Marina di Turgutreis, distretto di Bodrum, Turchia meridionale.
Sono le 9.30 del mattino di un giorno di maggio del
2010. Al numero 26 di Gazi Mustafa Kemal Bulvarı c’è la
sede della Argolis Yacht Ltd, una società di gestione e affitto
natanti a vela e a motore. Le carte del Bavaria 42 Cruiser
– un monoalbero di tredici metri battente bandiera greca
ormeggiato al molo poco distante – attendono sulla scrivania.
Un uomo sulla quarantina, il viso abbronzato e un po’
segnato, le braccia forti e la stretta di mano vigorosa, si presenta
in agenzia con il passaporto e la patente nautica per
concludere il contratto.
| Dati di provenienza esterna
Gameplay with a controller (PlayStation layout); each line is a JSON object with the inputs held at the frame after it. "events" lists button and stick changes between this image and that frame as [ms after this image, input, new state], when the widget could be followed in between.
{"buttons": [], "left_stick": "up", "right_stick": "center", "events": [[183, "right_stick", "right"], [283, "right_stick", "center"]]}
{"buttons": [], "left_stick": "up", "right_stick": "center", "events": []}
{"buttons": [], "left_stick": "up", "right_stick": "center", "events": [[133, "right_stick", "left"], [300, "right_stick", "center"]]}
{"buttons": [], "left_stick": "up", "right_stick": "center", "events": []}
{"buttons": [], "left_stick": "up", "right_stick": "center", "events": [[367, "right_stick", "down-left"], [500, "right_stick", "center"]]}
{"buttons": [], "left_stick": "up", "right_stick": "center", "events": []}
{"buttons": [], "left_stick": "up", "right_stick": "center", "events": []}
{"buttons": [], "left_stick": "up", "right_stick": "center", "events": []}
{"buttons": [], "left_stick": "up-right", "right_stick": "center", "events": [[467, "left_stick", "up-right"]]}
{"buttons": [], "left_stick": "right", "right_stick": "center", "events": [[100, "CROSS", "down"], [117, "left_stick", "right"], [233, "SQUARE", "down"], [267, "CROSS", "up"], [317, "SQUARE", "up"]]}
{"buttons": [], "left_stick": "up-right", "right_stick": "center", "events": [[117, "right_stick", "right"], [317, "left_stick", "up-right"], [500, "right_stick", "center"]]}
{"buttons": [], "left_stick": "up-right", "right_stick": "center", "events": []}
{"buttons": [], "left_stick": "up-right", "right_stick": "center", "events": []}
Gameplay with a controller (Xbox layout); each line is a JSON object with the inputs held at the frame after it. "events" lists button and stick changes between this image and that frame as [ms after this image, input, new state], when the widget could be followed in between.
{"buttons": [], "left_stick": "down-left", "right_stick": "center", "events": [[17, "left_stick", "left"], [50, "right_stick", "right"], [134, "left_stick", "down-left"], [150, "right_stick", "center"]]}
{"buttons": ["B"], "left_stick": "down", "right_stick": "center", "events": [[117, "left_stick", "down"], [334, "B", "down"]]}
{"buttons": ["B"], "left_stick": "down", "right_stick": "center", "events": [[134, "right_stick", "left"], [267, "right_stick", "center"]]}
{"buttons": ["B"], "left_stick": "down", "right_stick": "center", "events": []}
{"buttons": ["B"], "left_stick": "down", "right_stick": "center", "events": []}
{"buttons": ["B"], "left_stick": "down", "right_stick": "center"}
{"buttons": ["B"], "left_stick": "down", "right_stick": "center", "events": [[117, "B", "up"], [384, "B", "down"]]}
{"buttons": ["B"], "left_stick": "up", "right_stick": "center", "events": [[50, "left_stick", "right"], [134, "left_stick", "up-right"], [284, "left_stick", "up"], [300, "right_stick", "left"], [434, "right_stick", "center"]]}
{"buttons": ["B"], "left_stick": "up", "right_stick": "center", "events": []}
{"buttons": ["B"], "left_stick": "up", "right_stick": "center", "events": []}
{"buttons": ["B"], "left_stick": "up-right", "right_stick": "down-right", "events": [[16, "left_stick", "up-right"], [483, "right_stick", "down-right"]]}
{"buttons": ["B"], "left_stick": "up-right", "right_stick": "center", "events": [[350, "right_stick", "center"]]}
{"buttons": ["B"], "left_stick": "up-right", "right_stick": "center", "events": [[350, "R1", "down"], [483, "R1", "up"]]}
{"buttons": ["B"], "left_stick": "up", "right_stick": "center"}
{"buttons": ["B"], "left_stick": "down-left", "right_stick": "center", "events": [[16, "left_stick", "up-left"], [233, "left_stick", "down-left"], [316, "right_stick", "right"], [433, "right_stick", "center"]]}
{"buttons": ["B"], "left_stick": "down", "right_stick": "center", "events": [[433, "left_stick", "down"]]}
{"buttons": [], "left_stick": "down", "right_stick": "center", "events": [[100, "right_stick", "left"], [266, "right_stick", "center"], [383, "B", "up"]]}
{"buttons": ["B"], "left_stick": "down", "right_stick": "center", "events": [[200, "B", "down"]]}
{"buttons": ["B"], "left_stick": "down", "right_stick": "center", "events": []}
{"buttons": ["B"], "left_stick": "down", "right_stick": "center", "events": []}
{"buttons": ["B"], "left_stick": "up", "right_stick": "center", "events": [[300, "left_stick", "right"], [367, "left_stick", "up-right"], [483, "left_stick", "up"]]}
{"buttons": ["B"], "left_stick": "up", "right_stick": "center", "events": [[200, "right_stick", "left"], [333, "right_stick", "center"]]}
È uno skipper. Si chiama Giorgi Dvali,
di nazionalità georgiana. È nato a Poti e da anni lavora con i
turisti sulla costa turca. Organizza crociere nel Mediterraneo.
Data la loro lunga tradizione marinara, i georgiani, insieme
con gli ucraini, sono velisti assai apprezzati. I porti che
affacciano sul Mar Nero hanno cresciuto, nei secoli, esperti
navigatori. Dvali riferisce all’impiegata che i suoi prossimi
clienti sono una famiglia di americani di Seattle: una coppia
con due figli adolescenti che vuole passare un paio di settimane
tra le coste turche e le isole greche. Vogliono godersi la
mavi yolculuk, la «crociera blu», come la chiamano i pescatori
locali. Per un uomo di mare come lui è una rotta usuale di
rara bellezza, sicura attrattiva per tanti turisti.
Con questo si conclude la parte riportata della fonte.